Predictions on real data and model quantization (Tutorial)

~ 7 min read

by RSP. Published August 27, 2020

Filed under: ml, tutorial, pytorch, audio, speech, kws, voice, cnn, quantization

In this post, we want to see if the speech commands recognition model we trained in the previous post actually works on real recorded data.

In addition we will learn how to quantize weights in PyTorch. This will help make the model smaller and potentially faster for prediction. Performance may or may not get worse.

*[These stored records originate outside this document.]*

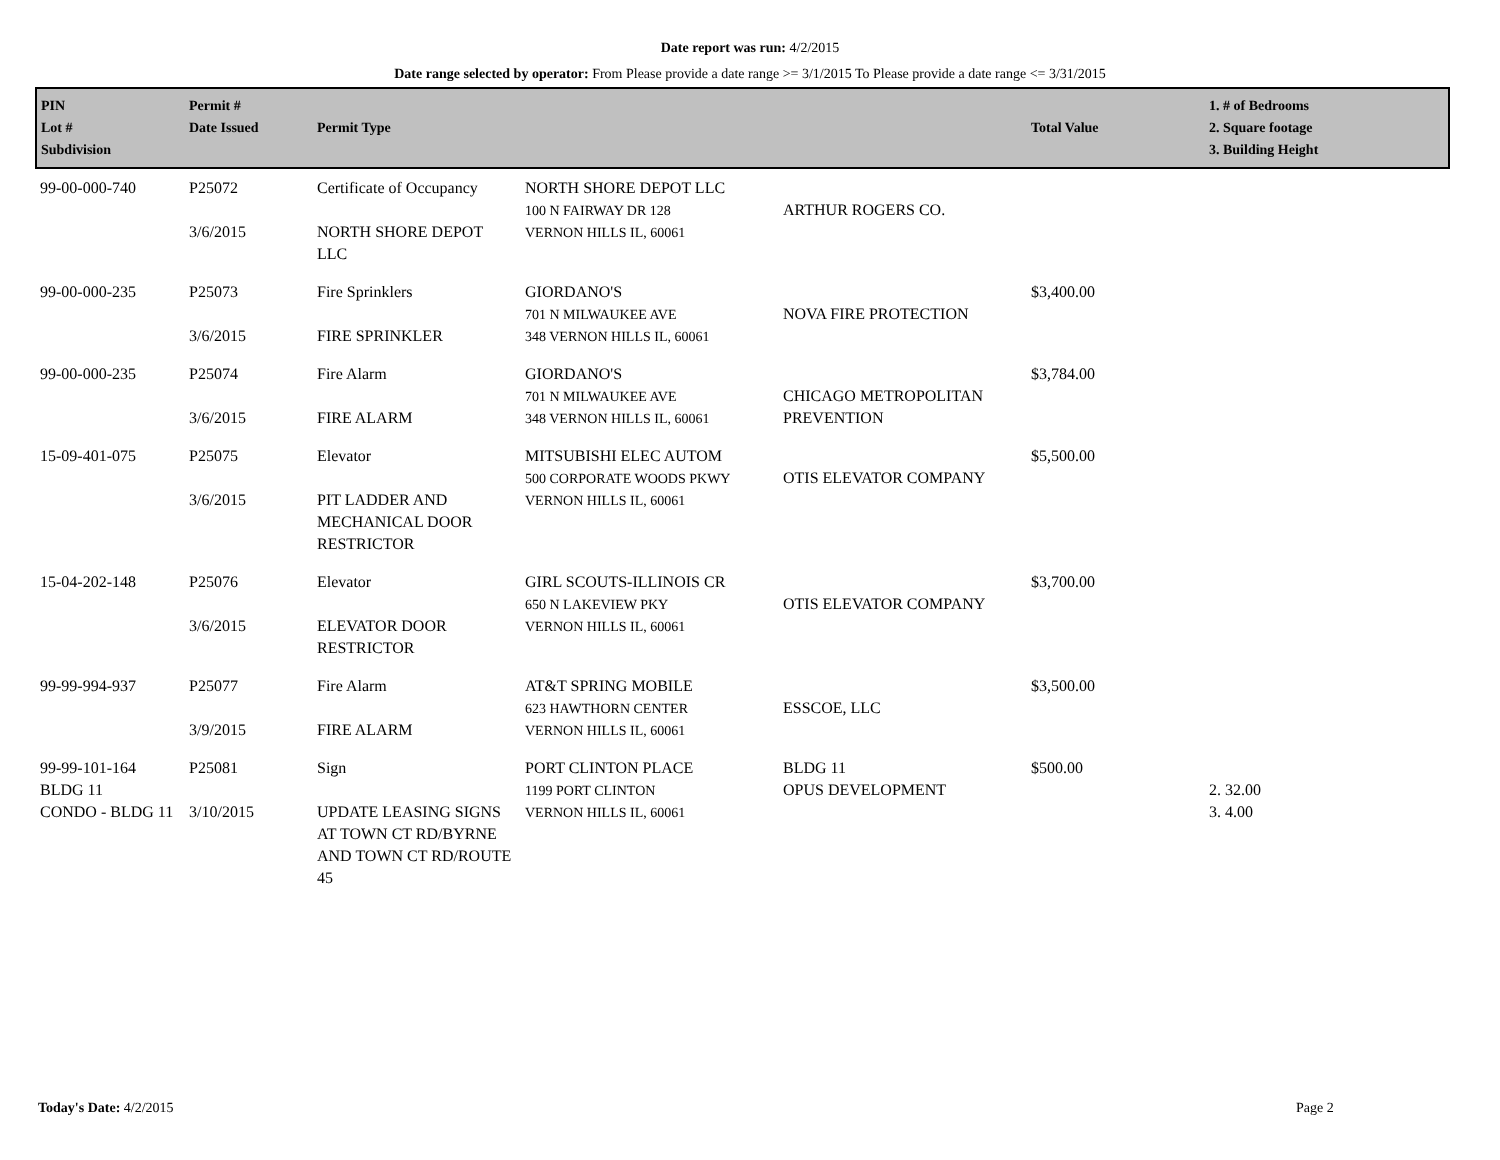Date report was run: 4/2/2015
Date range selected by operator: From Please provide a date range >= 3/1/2015 To Please provide a date range <= 3/31/2015
| PIN Lot # Subdivision | Permit # Date Issued | Permit Type | | | Total Value | 1. # of Bedrooms 2. Square footage 3. Building Height |
| --- | --- | --- | --- | --- | --- | --- |
| 99-00-000-740 | P25072 3/6/2015 | Certificate of Occupancy NORTH SHORE DEPOT LLC | NORTH SHORE DEPOT LLC 100 N FAIRWAY DR 128 VERNON HILLS IL, 60061 | ARTHUR ROGERS CO. | | |
| 99-00-000-235 | P25073 3/6/2015 | Fire Sprinklers FIRE SPRINKLER | GIORDANO'S 701 N MILWAUKEE AVE 348 VERNON HILLS IL, 60061 | NOVA FIRE PROTECTION | $3,400.00 | |
| 99-00-000-235 | P25074 3/6/2015 | Fire Alarm FIRE ALARM | GIORDANO'S 701 N MILWAUKEE AVE 348 VERNON HILLS IL, 60061 | CHICAGO METROPOLITAN PREVENTION | $3,784.00 | |
| 15-09-401-075 | P25075 3/6/2015 | Elevator PIT LADDER AND MECHANICAL DOOR RESTRICTOR | MITSUBISHI ELEC AUTOM 500 CORPORATE WOODS PKWY VERNON HILLS IL, 60061 | OTIS ELEVATOR COMPANY | $5,500.00 | |
| 15-04-202-148 | P25076 3/6/2015 | Elevator ELEVATOR DOOR RESTRICTOR | GIRL SCOUTS-ILLINOIS CR 650 N LAKEVIEW PKY VERNON HILLS IL, 60061 | OTIS ELEVATOR COMPANY | $3,700.00 | |
| 99-99-994-937 | P25077 3/9/2015 | Fire Alarm FIRE ALARM | AT&T SPRING MOBILE 623 HAWTHORN CENTER VERNON HILLS IL, 60061 | ESSCOE, LLC | $3,500.00 | |
| 99-99-101-164 BLDG 11 CONDO - BLDG 11 | P25081 3/10/2015 | Sign UPDATE LEASING SIGNS AT TOWN CT RD/BYRNE AND TOWN CT RD/ROUTE 45 | PORT CLINTON PLACE 1199 PORT CLINTON VERNON HILLS IL, 60061 | BLDG 11 OPUS DEVELOPMENT | $500.00 | 2. 32.00 3. 4.00 |
Today's Date: 4/2/2015 Page 2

This notebook is available on github at this link.

Model Loading

In a previous post, we trained a simple CNN model to recognize speech commands. We will load the same exact model with the same input size, kernel sizes, layers, etc. There are two steps in model loading

Model instantiation: this is the skeleton with space for the parameters
Parameter loading from a previously saved .pt file

PATH = "./models/speech_commands_model.pt"
nnModel = models.SpeechCommandsModel().to(device)       # Instantiate our model and move model to GPU if available
nnModel.load_state_dict(torch.load(PATH, map_location=torch.device(device)))
nnModel.eval()

SpeechCommandsModel(
  (conv1): Conv2d(1, 32, kernel_size=(8, 20), stride=(1, 1))
  (bn1): BatchNorm2d(32, eps=1e-05, momentum=0.1, affine=True, track_running_stats=True)
  (conv2): Conv2d(32, 8, kernel_size=(4, 10), stride=(1, 1))
  (bn2): BatchNorm2d(8, eps=1e-05, momentum=0.1, affine=True, track_running_stats=True)
  (fc1): Linear(in_features=1536, out_features=128, bias=True)
  (bn3): BatchNorm1d(128, eps=1e-05, momentum=0.1, affine=True, track_running_stats=True)
  (fc2): Linear(in_features=128, out_features=11, bias=True)
)

Model Quantization

As of PyTorch 1.6.0, there are three ways to quantize a model

Dynamic Quantization: quantized weights applied post-training
Static Quantization: fuses layers like BatchNorm and Relu, uses data for calibration applied post-training
Quantization-aware training: static quantization during training

We will try out the easiest one, dynamic quantization, which I am just going to call weight quantization. Basically we need to tell the quantizer which layers we want to quantize, for e.g. nn.Linear usually has a lot of parameters and is a prime candidate for weight quantization and what the target data type is. Since parameters are float32, the two options available are float16 or qint8. We will convert Conv2d and Linear layers to 8-bit parameters.

quantized_model = torch.quantization.quantize_dynamic(
    nnModel, {nn.Conv2d, nn.Linear}, dtype=torch.qint8)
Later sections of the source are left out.